# Aim of the exercise:
Note how many lines in the entries contain the string "Colette", then give that number and nothing else.

Stored entries
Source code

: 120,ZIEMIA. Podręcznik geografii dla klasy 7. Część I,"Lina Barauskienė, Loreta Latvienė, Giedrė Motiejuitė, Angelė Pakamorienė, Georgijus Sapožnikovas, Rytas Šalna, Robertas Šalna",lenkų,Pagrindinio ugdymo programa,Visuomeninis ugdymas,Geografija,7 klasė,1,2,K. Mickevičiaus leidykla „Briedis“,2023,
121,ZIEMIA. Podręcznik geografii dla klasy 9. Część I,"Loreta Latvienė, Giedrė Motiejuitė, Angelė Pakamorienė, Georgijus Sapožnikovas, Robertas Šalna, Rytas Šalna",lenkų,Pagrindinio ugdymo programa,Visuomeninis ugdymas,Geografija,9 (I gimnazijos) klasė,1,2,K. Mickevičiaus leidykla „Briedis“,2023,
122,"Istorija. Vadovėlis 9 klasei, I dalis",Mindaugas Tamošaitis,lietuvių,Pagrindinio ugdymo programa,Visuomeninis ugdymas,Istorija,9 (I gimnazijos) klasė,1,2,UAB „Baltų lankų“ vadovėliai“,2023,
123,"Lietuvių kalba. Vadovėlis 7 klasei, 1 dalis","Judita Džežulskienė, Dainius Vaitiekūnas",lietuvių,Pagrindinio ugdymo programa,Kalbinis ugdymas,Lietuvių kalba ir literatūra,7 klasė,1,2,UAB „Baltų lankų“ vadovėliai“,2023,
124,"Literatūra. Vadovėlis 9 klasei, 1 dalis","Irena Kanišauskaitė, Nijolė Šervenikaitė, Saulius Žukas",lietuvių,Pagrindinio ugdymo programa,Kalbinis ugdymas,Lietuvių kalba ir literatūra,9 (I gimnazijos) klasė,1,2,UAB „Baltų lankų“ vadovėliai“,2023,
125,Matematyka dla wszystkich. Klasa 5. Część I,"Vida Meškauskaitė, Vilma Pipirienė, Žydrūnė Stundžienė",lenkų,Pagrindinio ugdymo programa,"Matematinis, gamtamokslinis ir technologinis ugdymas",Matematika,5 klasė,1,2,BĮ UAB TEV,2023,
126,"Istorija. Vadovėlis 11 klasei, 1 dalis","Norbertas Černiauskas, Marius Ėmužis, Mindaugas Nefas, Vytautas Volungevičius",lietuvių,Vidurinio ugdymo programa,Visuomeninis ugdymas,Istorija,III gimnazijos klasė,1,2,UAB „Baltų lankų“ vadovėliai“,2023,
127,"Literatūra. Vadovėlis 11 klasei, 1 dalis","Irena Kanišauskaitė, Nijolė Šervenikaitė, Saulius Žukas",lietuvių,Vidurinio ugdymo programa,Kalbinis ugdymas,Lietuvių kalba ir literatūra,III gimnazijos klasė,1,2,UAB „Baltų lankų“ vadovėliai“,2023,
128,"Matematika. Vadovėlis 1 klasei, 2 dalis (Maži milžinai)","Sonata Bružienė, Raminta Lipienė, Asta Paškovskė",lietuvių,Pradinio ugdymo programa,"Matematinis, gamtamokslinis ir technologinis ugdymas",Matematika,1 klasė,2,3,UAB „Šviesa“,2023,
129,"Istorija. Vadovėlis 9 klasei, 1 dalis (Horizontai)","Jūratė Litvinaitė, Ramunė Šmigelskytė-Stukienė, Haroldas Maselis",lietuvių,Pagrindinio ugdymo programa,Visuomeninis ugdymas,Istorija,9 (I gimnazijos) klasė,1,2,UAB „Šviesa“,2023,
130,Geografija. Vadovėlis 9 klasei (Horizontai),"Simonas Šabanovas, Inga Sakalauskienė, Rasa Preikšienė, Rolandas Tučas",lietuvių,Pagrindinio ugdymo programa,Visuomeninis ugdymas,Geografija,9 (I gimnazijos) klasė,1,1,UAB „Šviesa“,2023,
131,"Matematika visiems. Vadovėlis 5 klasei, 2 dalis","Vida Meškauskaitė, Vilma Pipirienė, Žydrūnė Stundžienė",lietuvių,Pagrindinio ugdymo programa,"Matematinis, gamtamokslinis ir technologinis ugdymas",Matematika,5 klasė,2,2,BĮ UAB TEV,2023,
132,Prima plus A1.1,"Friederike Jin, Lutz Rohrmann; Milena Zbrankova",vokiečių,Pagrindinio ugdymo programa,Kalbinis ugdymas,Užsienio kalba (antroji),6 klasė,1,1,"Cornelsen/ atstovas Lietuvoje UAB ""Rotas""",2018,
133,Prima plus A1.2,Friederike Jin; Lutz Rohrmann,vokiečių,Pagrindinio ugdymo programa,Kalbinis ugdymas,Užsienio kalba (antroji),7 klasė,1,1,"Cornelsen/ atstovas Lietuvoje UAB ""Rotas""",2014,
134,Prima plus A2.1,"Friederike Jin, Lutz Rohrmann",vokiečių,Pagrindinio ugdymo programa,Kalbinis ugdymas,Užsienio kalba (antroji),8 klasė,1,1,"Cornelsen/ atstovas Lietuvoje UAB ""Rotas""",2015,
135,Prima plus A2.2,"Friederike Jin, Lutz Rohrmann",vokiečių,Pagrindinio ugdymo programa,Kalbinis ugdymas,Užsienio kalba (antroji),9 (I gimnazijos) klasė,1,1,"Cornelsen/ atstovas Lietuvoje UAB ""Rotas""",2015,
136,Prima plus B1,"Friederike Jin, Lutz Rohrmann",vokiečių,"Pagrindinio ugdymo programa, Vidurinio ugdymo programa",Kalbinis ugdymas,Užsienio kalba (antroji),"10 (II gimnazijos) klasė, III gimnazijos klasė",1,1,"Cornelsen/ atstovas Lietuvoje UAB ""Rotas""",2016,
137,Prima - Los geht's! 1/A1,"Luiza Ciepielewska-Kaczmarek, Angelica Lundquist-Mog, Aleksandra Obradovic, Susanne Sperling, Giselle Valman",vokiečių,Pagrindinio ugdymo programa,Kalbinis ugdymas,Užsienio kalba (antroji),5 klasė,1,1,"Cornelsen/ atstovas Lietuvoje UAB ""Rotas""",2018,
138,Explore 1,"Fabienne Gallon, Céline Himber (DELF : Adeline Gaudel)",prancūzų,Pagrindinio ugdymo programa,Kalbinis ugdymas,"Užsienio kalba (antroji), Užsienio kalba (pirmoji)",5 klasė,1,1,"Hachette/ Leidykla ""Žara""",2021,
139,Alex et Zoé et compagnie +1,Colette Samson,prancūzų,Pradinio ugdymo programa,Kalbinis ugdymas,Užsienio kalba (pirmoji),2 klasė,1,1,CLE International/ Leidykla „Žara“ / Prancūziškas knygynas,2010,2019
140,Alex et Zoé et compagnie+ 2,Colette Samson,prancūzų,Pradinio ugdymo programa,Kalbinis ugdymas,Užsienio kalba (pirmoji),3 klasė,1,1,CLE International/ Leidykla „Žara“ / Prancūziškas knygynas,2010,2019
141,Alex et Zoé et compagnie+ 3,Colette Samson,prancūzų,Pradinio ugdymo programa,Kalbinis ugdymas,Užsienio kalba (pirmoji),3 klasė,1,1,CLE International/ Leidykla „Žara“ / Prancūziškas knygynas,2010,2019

# Solution for this problem:
3